Masculinities and Peacebuilding Agency in Ambon and Aceh
Fiqh Vredian – 15 Jan 2018
The dean of the Faculty of Cultural Science, Universitas Gadjah Mada, Dr Wening Udasmoro made a presentation about the role of male religious and cultural leaders in preventing communal conflict in Aceh and Ambon at CRCS-ICRS Wednesday Forum on November 22, 2017. Realizing gender inequalities in conflict resolution process, Wening was stimulated to depart from most previous studies associating men and masculinities with war, conflict, and violence. Following R.W. Connell placing masculinity as the patterns of practice engaged predominantly by men (despite women having a considerable role in making it), she was attracted to discuss why when we talk about peace-building process, the position of man is very crucial. Through fieldwork in two villages, Wayame in Ambon and Tanoeh Anoe in Aceh, she analyzed a configuration of agency emerging from men using their masculinities at the grassroots level to strategically foster peacebuilding and prevent violent conflict.
Dr Udasmoro demonstrated that in Wayame, the only village which was not affected by deadly communal conflict in Ambon in the end of Soeharto’s regime, there was the “team twenty” as a guardian of peace. The team contained twenty religious and cultural elder leaders coming equally from both Muslims and Christians. As a self intra-community management, the team managed “the politics of isolation” in Wayame for controlling their community members and disciplining trouble makers in their village. Various mechanisms to eradicate the factors of violent conflict were implemented, such as withstanding rumors, avoiding harsh languages related to other religions, and banning weapons and alcohol. Besides, there was a rule that residents participating in the conflict would not be permitted to return to Wayame, and if they were killed, their bodies were not allowed to be entered and buried in the village. The team also prohibited residents to bring the national newspapers circulating bombastic news and instead spread local newspapers coming from peace journalist alliance delivering peace-fostering narratives in Ambon.
In the case of Aceh, when there were many violences and damages in Idi Rayeuk district as a result of the clash between the Indonesian military sent by the Megawati administration and the Free Aceh Movement (Gerakan Aceh Merdeka/GAM), Tanoeh Anoe was the only village which was free from violence and became a shelter for other villagers. Based on Udasmoro’s observation, there were two kinds of men’s agency practicing “surrendering strategy” in the Tanoeh Anoe case. The first was acted by Keuchik Riswandi and Tengku Abdul Hamid. Rather than commanding the community to attack the military post, Keuchik (the head of village) Riswandi, who was highly respected and listened by residents, through non-violent efforts, frequently liberated many suspected GAM members arrested by the military, even he sold his house to redeem them. Tengku Abdul Hamid protected many GAM members chased by military in his house which was not attacked because it had function as a mosque also. The second was the ordinary men agency orchestrated by Ormas Raya, an organization of ex-GAM frontier members that realized that what they struggled turned out to be in the interest of GAM elites who pursued governmental position. Feeling disappointed, Ormas Raya members took initiatives by economically empowering ex-GAM members in order to not go back as robbers or pirates, helping widows of killed GAM members, and funding their children to study in the school.

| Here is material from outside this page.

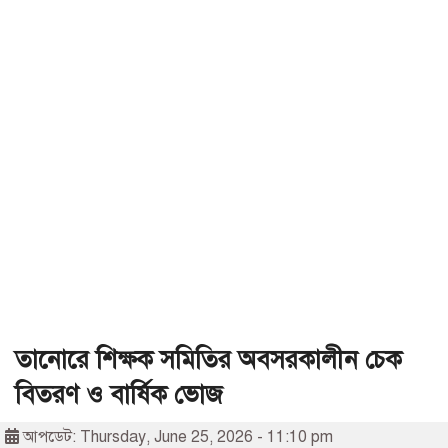
তানোরে শিক্ষক সমিতির অবসরকালীন চেক
বিতরণ ও বার্ষিক ভোজ
আপডেট: Thursday, June 25, 2026 - 11:10 pm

Udasmoro found that there are different exercises of masculinities in those two best practices of grassroots peacebuilding. While in Wayame, Ambon, the collective realization of peace could only be kept by disciplining practices such as giving punishment, in Tanoeh Anoe, Aceh, masculine symbols of macho, strength, and the likes were abandoned. Udasmoro pointed out some kind of paradox in the case of Wayame: they prevented violence by reproducing another violence, such as punishing rule-breakers by beating them. In the case of Tanoeh Anoe, facing the greater military power, the surrendering strategy with the voluntary subordination of masculinity was an effective approach for preventing violent conflict. This strategy was not easy considering for a long time there had been intense desire and pride among Aceh men, especially from the lower socio-economic classes, to fight and bear arms against the Indonesian military.
During the Q&A session, a participant asked about whether masculinity in her explanation applies only to men. Udasmoro answered giving the example of Inong Balee, the women wing of GAM. Most of Inong Balee members wanted to be like Cut Nyak Dhien, the woman hero fighting in a guerrilla war against the Dutch in Aceh. The narrative transferred to them about Cut Nyak Dhien was about masculinities of strong men and women attacking by weapon the colonizers, which during the GAM era was projected to the Indonesian state.